YOUR OBJECTIVE> Would you transcribe the records below exactly, omitting every picture?
======== DATA EXTRACTS
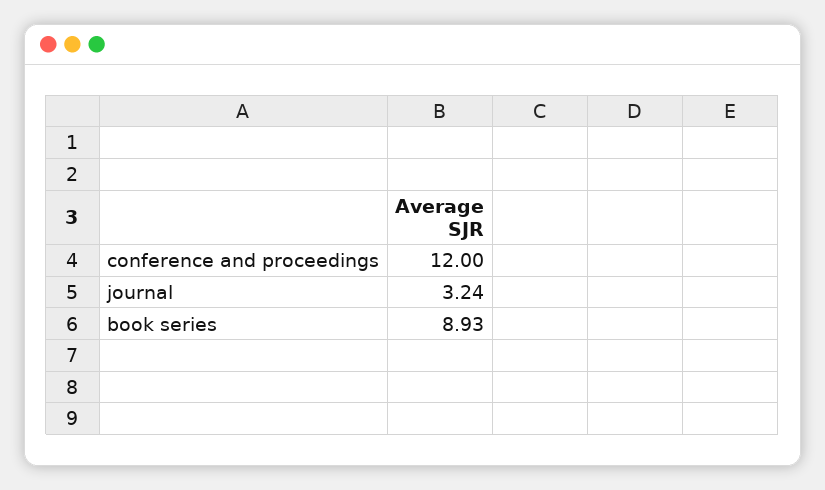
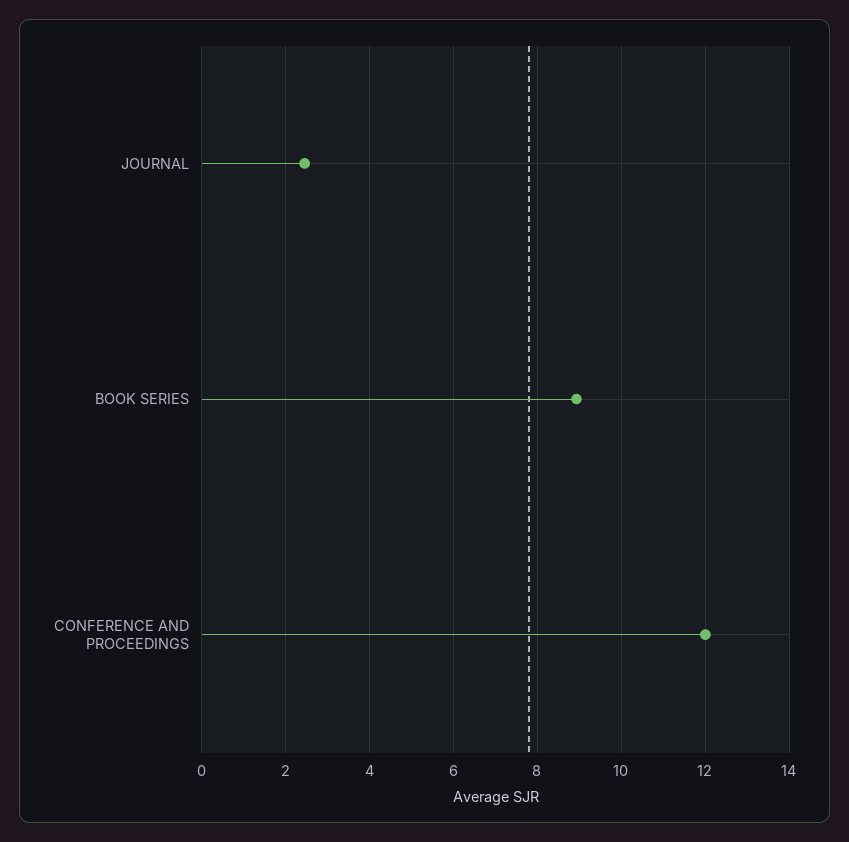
  {
    "conference and proceedings": 12,
-   "journal": 3.24,
+   "journal": 2.4,
    "book series": 8.93
  }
================
SOLUTION TO THIS PROBLEM>
  {
    "conference and proceedings": 12,
-   "journal": 3.24,
+   "journal": 2.4,
    "book series": 8.93
  }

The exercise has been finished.